--- START ---

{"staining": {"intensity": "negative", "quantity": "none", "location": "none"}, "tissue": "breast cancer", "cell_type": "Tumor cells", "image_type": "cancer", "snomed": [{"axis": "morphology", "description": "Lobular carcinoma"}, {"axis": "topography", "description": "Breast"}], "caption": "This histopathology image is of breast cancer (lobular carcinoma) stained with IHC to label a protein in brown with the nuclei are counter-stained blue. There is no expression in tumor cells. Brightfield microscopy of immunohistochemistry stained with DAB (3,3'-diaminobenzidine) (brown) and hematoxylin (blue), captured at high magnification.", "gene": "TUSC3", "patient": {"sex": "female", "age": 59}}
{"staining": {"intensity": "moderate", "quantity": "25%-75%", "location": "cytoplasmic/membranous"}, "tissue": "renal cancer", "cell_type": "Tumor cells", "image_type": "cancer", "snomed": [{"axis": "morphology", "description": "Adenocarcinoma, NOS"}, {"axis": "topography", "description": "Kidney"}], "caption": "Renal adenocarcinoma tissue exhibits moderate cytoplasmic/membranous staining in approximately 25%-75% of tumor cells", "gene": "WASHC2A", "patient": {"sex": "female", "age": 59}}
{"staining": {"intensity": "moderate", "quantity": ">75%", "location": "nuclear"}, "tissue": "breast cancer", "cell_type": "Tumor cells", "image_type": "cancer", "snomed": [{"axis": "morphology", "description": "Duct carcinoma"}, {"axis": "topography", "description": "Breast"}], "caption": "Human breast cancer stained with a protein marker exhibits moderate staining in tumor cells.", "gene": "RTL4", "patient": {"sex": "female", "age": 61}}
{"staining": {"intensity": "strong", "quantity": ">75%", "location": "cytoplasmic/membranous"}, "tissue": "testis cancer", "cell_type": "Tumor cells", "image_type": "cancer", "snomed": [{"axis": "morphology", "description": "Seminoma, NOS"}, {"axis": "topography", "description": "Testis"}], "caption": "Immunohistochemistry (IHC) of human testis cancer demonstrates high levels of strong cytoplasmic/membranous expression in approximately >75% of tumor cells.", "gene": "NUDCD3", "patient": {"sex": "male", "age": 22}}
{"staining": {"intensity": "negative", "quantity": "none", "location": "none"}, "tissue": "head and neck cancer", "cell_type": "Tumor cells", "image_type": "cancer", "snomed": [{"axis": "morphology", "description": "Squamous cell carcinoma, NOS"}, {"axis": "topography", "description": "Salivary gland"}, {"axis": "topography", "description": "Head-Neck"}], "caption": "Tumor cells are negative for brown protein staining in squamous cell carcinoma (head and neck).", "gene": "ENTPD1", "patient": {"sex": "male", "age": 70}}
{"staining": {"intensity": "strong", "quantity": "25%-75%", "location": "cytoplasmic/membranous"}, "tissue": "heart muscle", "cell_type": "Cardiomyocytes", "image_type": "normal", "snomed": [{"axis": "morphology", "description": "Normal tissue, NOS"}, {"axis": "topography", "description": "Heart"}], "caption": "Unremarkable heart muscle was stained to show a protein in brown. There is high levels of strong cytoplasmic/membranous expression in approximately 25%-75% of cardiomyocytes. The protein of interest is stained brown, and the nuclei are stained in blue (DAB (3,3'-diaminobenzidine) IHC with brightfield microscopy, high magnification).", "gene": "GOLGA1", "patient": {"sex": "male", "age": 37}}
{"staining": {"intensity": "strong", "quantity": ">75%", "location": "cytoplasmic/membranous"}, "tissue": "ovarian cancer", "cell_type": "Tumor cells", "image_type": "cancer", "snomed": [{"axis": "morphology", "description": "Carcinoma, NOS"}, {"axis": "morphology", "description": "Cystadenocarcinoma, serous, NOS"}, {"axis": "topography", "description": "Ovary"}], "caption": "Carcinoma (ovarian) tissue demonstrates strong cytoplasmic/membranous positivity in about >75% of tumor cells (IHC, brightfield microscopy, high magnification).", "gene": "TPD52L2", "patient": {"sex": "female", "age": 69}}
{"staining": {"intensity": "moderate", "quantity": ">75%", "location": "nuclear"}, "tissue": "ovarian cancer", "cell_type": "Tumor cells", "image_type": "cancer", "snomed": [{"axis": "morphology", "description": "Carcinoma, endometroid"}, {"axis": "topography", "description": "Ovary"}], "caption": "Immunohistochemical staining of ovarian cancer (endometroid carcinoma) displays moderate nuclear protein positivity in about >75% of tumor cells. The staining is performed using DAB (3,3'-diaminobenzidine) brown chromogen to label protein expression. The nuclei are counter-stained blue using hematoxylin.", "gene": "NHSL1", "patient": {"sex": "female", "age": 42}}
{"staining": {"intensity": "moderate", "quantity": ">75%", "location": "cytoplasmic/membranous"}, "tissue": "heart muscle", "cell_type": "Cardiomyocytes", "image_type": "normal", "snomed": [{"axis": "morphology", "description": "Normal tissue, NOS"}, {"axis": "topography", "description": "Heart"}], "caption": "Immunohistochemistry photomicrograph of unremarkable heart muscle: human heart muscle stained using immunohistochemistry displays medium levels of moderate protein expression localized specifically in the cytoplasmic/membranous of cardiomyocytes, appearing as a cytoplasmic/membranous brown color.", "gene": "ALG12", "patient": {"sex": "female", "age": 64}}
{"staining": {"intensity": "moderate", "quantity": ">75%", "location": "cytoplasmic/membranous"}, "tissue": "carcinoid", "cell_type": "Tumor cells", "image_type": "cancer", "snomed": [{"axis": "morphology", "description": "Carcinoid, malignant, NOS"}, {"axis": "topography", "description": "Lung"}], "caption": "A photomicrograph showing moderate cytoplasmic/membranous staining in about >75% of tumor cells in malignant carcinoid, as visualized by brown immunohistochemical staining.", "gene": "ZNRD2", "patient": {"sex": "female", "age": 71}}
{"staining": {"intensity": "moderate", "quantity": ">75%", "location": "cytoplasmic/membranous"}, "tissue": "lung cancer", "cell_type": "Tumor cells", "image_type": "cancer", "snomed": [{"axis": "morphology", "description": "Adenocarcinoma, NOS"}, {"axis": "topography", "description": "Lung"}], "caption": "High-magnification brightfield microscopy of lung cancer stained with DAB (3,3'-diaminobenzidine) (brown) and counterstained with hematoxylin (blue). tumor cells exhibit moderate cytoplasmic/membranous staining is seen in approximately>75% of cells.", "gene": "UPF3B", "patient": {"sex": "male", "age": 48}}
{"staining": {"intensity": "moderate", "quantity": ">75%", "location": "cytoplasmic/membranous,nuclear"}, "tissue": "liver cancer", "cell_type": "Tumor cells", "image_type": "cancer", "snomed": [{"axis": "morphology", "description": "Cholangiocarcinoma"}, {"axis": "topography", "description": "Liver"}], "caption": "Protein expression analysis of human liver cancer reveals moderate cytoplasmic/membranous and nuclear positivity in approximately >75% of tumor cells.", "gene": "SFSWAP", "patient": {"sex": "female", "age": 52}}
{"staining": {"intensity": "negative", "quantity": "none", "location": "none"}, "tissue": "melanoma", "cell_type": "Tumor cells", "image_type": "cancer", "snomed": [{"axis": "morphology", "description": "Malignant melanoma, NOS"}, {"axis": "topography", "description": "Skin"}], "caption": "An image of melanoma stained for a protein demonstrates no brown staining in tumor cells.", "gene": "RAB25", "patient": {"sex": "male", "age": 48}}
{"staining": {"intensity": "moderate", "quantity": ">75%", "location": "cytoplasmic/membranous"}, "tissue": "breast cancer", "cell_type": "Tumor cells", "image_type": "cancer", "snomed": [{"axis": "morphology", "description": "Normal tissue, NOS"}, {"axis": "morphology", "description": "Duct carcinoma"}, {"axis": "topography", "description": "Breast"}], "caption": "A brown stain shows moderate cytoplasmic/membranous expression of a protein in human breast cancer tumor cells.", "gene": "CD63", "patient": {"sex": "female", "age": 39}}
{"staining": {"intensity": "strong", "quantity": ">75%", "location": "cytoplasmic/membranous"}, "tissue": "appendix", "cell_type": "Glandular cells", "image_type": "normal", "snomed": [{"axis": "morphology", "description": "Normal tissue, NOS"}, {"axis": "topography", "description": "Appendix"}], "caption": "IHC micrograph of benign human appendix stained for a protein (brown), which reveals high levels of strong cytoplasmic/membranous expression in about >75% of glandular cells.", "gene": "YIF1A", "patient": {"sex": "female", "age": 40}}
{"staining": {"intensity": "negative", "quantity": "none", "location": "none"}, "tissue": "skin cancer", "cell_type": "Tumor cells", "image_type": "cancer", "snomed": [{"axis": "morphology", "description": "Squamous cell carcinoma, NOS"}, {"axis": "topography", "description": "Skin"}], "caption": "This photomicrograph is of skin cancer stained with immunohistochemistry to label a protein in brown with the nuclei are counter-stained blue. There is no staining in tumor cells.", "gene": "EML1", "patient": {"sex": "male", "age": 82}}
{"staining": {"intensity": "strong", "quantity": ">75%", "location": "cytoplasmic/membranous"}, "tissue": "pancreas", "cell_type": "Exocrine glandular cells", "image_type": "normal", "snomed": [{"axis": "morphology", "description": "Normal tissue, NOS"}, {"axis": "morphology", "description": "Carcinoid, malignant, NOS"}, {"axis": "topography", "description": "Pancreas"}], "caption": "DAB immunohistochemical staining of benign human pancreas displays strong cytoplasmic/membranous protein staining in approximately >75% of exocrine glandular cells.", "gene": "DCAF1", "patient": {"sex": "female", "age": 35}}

--- END ---

EXERCISE DETAILS:
If a line falls between the first line of the data above and the line holding "adenocarcinoma tissue exhibits", inclusive, retype it exactly; retype no other line.

WRITTEN SOLUTION:
{"staining": {"intensity": "negative", "quantity": "none", "location": "none"}, "tissue": "breast cancer", "cell_type": "Tumor cells", "image_type": "cancer", "snomed": [{"axis": "morphology", "description": "Lobular carcinoma"}, {"axis": "topography", "description": "Breast"}], "caption": "This histopathology image is of breast cancer (lobular carcinoma) stained with IHC to label a protein in brown with the nuclei are counter-stained blue. There is no expression in tumor cells. Brightfield microscopy of immunohistochemistry stained with DAB (3,3'-diaminobenzidine) (brown) and hematoxylin (blue), captured at high magnification.", "gene": "TUSC3", "patient": {"sex": "female", "age": 59}}
{"staining": {"intensity": "moderate", "quantity": "25%-75%", "location": "cytoplasmic/membranous"}, "tissue": "renal cancer", "cell_type": "Tumor cells", "image_type": "cancer", "snomed": [{"axis": "morphology", "description": "Adenocarcinoma, NOS"}, {"axis": "topography", "description": "Kidney"}], "caption": "Renal adenocarcinoma tissue exhibits moderate cytoplasmic/membranous staining in approximately 25%-75% of tumor cells", "gene": "WASHC2A", "patient": {"sex": "female", "age": 59}}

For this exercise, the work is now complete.